Mary Ramirez Community Leader Oct 10, 2018

Hi @Andy B - PTC

Thank you for participating in this thread. I also believe that it is important to create an inclusive atmosphere where everyone feels like they're not only welcomed but also that their input matters. And thank you for clarifying Europe's awesomeness, I've never lived there and American articles make me believe they're light years ahead of us. 

It's a great thread.

Yes, absolutely. Their input does matter and an inclusive atmosphere helps exponentially.

Haha! You're welcome. I guess like with everything in life there is a balance.... good and bad, ying and yang: for every amazing aspect there is always the antonym.

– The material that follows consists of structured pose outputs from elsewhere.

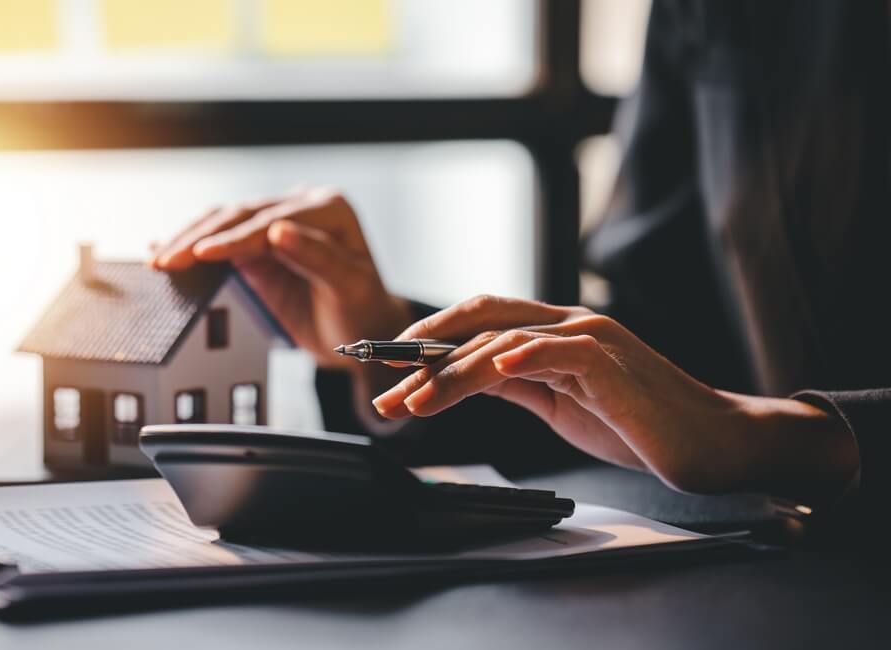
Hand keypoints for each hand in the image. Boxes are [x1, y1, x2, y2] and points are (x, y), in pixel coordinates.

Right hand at [150, 187, 412, 369]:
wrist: (361, 330)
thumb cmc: (363, 310)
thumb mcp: (350, 287)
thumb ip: (318, 257)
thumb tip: (278, 230)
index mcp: (330, 208)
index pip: (272, 220)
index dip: (234, 237)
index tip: (202, 253)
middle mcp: (301, 206)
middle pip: (241, 215)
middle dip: (199, 238)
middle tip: (167, 260)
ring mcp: (275, 222)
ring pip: (223, 223)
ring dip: (188, 240)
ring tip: (158, 260)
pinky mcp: (257, 244)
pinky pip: (219, 239)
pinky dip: (192, 246)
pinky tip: (160, 247)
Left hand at [371, 295, 858, 503]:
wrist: (712, 443)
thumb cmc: (638, 424)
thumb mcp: (559, 402)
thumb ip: (516, 383)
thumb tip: (465, 377)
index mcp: (552, 331)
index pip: (476, 321)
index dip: (427, 339)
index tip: (385, 367)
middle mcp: (566, 324)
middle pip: (478, 324)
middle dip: (422, 357)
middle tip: (383, 391)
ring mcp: (590, 338)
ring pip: (505, 339)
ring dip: (452, 371)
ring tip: (414, 399)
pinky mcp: (613, 362)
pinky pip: (559, 350)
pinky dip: (524, 354)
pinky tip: (492, 366)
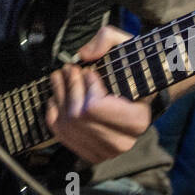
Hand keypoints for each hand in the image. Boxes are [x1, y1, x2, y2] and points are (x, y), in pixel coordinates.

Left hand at [46, 24, 156, 165]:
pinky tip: (58, 99)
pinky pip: (61, 135)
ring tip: (60, 78)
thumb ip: (107, 39)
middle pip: (77, 115)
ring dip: (59, 96)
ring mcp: (105, 152)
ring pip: (67, 125)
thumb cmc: (133, 72)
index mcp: (137, 120)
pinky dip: (54, 114)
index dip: (86, 85)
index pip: (95, 107)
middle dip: (69, 87)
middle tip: (68, 69)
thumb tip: (85, 54)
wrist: (140, 97)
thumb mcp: (127, 46)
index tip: (88, 71)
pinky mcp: (90, 154)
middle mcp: (122, 142)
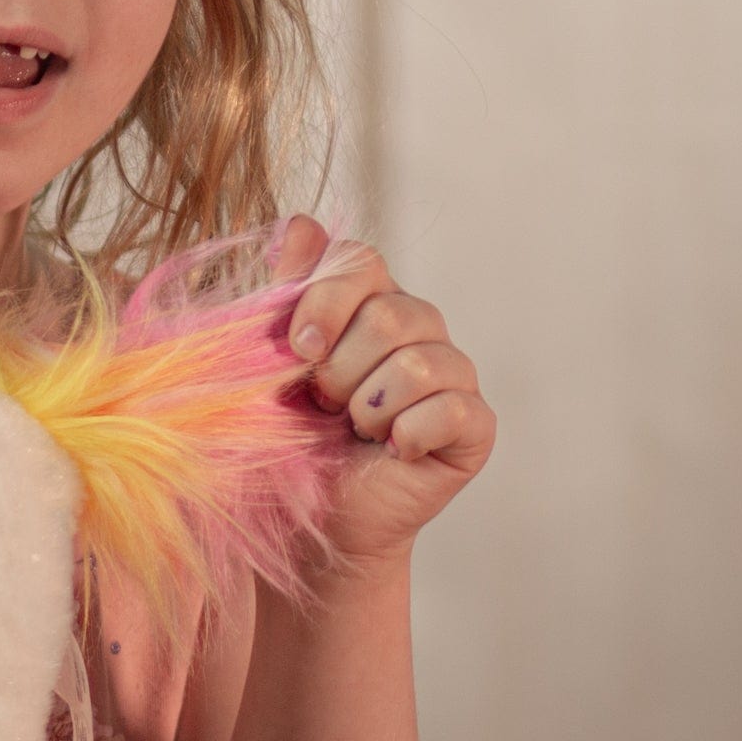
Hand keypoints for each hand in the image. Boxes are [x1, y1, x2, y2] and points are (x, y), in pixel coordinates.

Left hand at [272, 215, 495, 569]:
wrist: (308, 516)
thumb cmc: (284, 435)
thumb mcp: (268, 364)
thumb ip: (281, 294)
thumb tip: (299, 224)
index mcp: (364, 298)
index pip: (358, 261)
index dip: (324, 299)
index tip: (296, 347)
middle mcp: (415, 324)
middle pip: (390, 313)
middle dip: (340, 368)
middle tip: (321, 403)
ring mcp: (451, 372)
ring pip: (420, 361)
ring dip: (369, 405)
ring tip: (353, 428)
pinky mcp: (474, 424)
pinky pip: (452, 408)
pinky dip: (409, 432)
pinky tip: (391, 450)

(Don't forget the impact that the geographical landmass of North America can have on culture. It's a big place. The state of Texas itself covers 9 European countries... there's at least three local regions in that map below with their own dialect that would love to break free from the current country they are in.... :oO #Exclusion)


Very interesting Andy!

I'm generally against ideas that require by law a specific makeup of things like board member, employee ratios, etc. My concern with this is that those on the team could be there simply to fill a quota. I would rather that the industry self govern itself in this area a realize the benefits of a diverse viewpoint rather than be forced to adopt a certain stance.

Secondly, only specifying that a board has to have women seems somewhat arbitrary to me. Why not also say that they need to have ethnic minorities, disabled people, older people, younger people, gender minorities, religious minorities, etc. The reason is that this would be untenable. It just seems arbitrary to me to  pick one underrepresented group above all others to be required by law.

I would rather see incentives given to companies for working toward diversity and programs created to give underrepresented groups the ability to get into that field if they so choose. But I do not believe the government should make it mandatory.

Monique vdB Community Manager Oct 10, 2018

I can see the arguments against this (and understand the concern that it might backfire on the women who are appointed to boards since they will inevitably be held to a higher and possibly unrealistic standard) but honestly, at this point, I'm happy about this law.  I think this will force the status quo (aka old white dudes) out of their comfort zones and then end up being seen as no big deal to put into place, and overall a net positive to have more diverse perspectives.